Five Indigenous youth from local northern communities accompanied the expedition, as part of the Students on Ice (SOI) Foundation. Students learned about diverse careers in the sustainable blue economy by job shadowing the team’s experts while learning about themselves and their place in the world.
“All of them were blown away by seeing what’s possible,” shared SOI coordinator Jennifer Williams. “They were all sparked by something different – they got to try everything and then got lots of hands-on knowledge. We had students dropping the anchor, operating the crane, flying the drone and filtering the water for DNA.”
Waswanipi’s Tyra Moses earned the opportunity to represent the Cree Nation with SOI by successfully applying for the initiative. Besides moving experiences witnessing belugas and polar bears, Moses was inspired by her encounters with other Indigenous students and their community members.

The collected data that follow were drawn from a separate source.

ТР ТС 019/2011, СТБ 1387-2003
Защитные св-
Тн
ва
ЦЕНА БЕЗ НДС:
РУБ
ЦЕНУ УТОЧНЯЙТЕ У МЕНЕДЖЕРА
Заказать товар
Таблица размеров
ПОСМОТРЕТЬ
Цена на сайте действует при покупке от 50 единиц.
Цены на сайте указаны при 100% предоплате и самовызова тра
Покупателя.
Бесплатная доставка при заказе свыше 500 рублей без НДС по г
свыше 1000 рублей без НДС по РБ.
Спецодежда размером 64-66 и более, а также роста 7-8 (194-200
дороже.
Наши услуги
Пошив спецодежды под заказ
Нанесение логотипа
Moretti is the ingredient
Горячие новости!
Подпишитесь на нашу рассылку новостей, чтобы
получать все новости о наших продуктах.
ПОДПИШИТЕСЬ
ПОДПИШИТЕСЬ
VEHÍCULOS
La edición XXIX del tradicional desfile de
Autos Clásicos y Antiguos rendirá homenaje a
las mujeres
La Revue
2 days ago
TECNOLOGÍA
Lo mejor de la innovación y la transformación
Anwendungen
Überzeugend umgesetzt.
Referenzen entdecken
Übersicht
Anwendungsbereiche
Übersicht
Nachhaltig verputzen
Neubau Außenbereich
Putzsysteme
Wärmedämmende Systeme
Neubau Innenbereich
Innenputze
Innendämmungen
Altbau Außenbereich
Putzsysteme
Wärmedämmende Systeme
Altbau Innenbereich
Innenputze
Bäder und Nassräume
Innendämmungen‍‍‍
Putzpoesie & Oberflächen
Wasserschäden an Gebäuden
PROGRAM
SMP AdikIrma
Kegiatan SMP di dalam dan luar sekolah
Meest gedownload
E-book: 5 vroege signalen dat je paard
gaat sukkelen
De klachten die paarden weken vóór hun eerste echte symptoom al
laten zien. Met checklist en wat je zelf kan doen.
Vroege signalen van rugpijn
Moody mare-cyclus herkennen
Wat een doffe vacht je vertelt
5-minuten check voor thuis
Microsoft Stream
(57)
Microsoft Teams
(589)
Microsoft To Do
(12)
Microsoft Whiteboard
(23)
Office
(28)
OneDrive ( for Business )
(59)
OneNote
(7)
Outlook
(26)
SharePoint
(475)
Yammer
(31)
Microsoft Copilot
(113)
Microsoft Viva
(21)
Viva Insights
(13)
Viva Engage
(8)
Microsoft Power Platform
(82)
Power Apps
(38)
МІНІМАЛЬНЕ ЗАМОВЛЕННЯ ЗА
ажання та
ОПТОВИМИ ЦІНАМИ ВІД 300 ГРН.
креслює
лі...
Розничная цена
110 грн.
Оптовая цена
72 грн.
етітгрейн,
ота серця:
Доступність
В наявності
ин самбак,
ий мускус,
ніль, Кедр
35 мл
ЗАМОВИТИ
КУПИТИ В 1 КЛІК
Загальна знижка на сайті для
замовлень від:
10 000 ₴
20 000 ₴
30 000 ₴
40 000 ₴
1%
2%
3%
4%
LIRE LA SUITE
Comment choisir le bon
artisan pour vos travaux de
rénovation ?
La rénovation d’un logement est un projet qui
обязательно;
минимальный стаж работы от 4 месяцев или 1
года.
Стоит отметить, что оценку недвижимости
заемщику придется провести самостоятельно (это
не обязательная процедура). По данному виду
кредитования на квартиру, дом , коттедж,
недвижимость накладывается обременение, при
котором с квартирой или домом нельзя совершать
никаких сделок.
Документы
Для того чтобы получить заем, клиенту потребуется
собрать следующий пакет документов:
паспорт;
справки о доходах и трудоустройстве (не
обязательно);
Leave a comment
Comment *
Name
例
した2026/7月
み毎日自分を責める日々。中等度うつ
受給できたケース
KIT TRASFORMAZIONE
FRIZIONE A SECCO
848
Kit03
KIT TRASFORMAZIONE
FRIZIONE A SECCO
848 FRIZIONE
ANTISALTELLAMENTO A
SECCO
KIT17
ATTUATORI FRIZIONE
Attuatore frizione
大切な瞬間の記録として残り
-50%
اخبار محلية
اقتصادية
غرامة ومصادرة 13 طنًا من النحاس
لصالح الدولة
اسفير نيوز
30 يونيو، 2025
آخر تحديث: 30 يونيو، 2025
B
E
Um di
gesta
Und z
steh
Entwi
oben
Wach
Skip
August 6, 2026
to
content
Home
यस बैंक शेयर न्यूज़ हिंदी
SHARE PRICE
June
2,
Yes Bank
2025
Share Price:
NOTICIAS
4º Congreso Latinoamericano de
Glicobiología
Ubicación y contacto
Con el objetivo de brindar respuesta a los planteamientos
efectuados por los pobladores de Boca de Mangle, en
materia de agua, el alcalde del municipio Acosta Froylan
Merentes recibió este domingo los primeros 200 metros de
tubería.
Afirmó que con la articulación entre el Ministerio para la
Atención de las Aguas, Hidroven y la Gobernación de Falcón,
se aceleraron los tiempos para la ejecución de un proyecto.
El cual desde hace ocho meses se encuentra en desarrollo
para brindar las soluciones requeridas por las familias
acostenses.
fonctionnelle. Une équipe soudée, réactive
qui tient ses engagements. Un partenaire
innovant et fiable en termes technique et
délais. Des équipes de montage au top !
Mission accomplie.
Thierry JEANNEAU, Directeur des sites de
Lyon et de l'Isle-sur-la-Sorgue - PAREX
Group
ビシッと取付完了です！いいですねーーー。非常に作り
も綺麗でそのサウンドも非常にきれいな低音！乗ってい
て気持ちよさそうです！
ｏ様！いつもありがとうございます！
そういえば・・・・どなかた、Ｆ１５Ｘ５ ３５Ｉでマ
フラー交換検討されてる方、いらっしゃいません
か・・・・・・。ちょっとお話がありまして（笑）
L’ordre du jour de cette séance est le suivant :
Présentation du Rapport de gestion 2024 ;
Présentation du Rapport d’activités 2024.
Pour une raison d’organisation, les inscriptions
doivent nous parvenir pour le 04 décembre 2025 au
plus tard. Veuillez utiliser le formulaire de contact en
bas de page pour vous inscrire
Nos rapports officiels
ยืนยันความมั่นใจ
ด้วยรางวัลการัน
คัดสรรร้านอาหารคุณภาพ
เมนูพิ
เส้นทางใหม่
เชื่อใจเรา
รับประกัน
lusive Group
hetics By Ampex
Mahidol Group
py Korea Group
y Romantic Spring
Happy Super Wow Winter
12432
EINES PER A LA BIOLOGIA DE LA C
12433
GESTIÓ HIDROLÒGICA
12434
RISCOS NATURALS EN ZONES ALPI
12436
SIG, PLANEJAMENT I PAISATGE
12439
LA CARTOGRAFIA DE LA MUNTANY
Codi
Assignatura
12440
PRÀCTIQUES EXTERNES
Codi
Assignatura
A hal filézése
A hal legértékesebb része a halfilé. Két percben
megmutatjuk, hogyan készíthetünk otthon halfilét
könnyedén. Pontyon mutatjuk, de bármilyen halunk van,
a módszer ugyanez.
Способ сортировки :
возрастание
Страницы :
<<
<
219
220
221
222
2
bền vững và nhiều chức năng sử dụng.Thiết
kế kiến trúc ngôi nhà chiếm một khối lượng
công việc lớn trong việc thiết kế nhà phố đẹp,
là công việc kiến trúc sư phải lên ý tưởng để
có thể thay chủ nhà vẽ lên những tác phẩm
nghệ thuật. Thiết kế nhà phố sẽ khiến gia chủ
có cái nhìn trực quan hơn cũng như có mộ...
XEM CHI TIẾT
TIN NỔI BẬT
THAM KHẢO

“Something that warmed my heart in Inukjuak were Elders who were fighting for the protection of polar bears,” Moses told the Nation. “Tony from SOI who was from that town said this is the first time she ever heard the Elders speak English. She said, ‘With our cultural knowledge and your science we can figure something out.’ It made me cry – it was so beautiful.”
The close connections Moses developed with her Indigenous “family” during the trip spurred a new respect for her community members and valuable traditional knowledge. As she transfers to Environmental Studies at Carleton University, she’s hopeful this resurgence in cultural pride has the power to change the world.
“They were so passionate about hearing our voices,” Moses reflected. “I was thinking about the people in my community and thinking about how valuable they are. This is what the world wants, just them being them.”